Looked at Siraj Raval 3 months learning machine learning plan of video, feel very good, address: https://www.youtube.com/watch?v=Cr6VqTRO1v0 combined with some we study the experience in a Hybrid machine learning self-study program.
According to Siraj’s suggestion: machine learning involves knowledge proportionally distributed
- 35% linear algebra
- 25% probability theory and statistics
- 15% of calculus
- 15% algorithm and its complexity
- 10% is data preprocessing knowledge
Highly recommended subscribing: Siraj Raval’s YouTube
To watch his video very comfortable, and a very unique way of learning and useful, the address is: https://www.youtube.com/channel/UCWN3xxRkmTPmbKwht9FuE5A
You may not be familiar with Reddit, but it’s already the fourth most visited site in the United States, behind Google, YouTube and Facebook.

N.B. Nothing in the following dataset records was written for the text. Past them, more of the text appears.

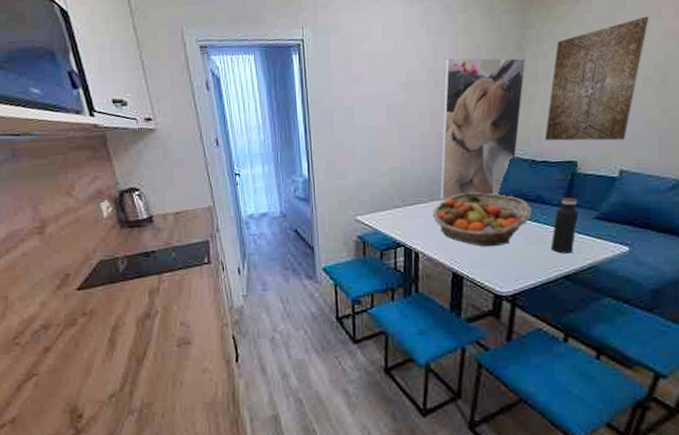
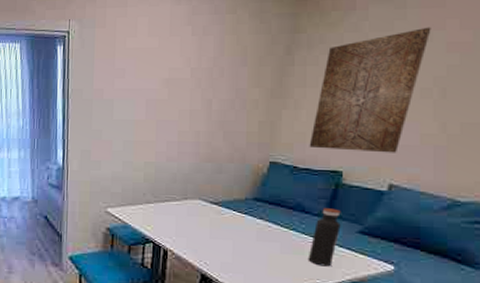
fruit basket: present [432,192,532,247] -> none [184,194,290,252]
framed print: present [440,58,526,200] -> none [194,58,295,203]

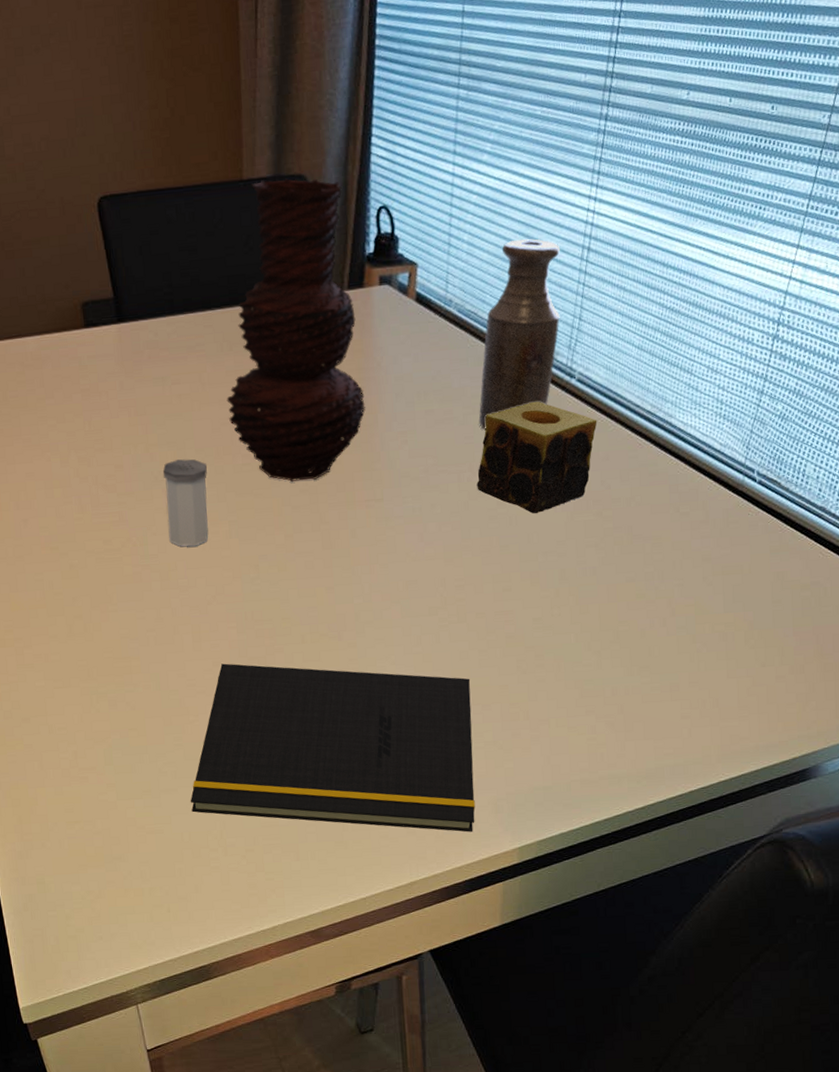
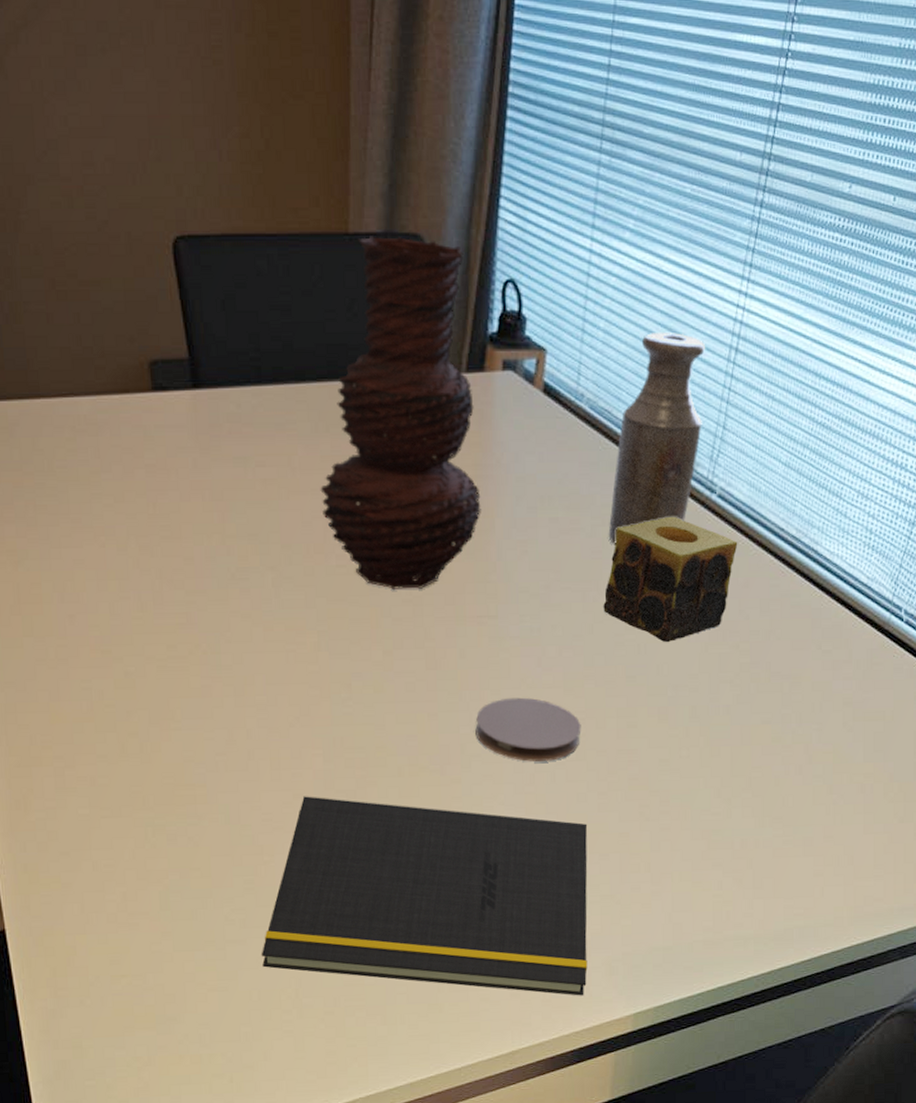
salt shaker: present [163,459,208,547] -> none [241,555,294,658]
coaster: none [367,569,462,626] -> present [475,697,582,762]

It has very high quality and dedicated content. https://www.reddit.com/r/MachineLearning/
Month 1: Math
Linear algebra:
Professor Gillbert Strang’s tutorial is enough: Why not recommend https://www.youtube.com/playlist?list=PL49CF3715CB9EF31D mathematics courses at the university of China, in fact, netease open class with linear algebra courses in college are basically identical although is Chinese but is difficult to learn, Not much interaction. If it’s for the test, that’s fine. Professor Gillbert Strang talked more about thinking methods and principles and various images of metaphor, this way is more suitable for our on-the-job learning, strengthen understanding and thinking. Note: always take notes, not just listen or watch, always take notes, points, questions, thoughts, etc., this is very important, is the key to determine whether you can learn well. The worst thing in the world is when someone who works harder than you and is better than you takes notes that look better than you. https://www.slideshare.net/TessFerrandez/notes-from-coursera-deep-learning-courses-by-andrew-ng attach a picture, look:
Calculus:
The nature of calculus of 3Blue1Brown, the teacher was watching this video to understand calculus, the teacher stupid, watch about 8 times, some videos watched more than 15 times, there is no problem is true, because each video is not long, suitable for repeated watching, but also can improve English ability. https://www.youtube.com/playlist?list=PLZHQObOWTQDMsr9K-rj53DwVRMYO3t5Yr
Probability and statistics:
EdX (MIT and Harvard University jointly create open online classroom platform) has a very good course called “scientific uncertainty” https://www.edx.org/course/introduction-probability-science-mitx-6-041x-2
Month 2: Machine learning
Here we follow Siraj’s advice for The first week: Python, The Math of Intelligence, Tensorflow
Week 2: Machine learning at Udacity
Week 3: Practice machine learning projects
The relevant address is as follows:
python https://www.youtube.com/watch?v=T5pRlIbr6gg
The Math of Intelligence https://www.youtube.com/watch?v=xRJCOz3AfYY
Tensorflow https://www.youtube.com/watch?v=2FmcHiLCwTU
Udacity https://eu.udacity.com/course/intro-to-machine-learning–ud120
Machine learning open source projects at https://github.com/NirantK/awesome-project-ideas
The third month is deep learning
Deep learning is computation-intensive and requires a GPU, even if you’re just getting started. An NVIDIA Tesla K80 GPU costs $2,500. But very lucky is that Google provides us with a free GPU available: Google account registration, landing, visit: https://colab.research.google.com and then to use. The video tutorial is recommended for Siraj himself: https://www.youtube.com/watch?v=vOppzHpvTiQ another all over the world say good is Fast. The AI course, http://course.fast.ai/ finally attached to the open source code of some deep learning, also can realize, To https://github.com/llSourcell?tab=repositories on one’s own making
conclusion
This paper introduces a self-study plan of machine learning and related resources, and ensures 2 hours of dedicated learning time every day. The focus is to think more and find patterns to solve problems. Instead of treating your brain as a solid state disk to store data, you should treat your brain as a CPU or GPU to calculate.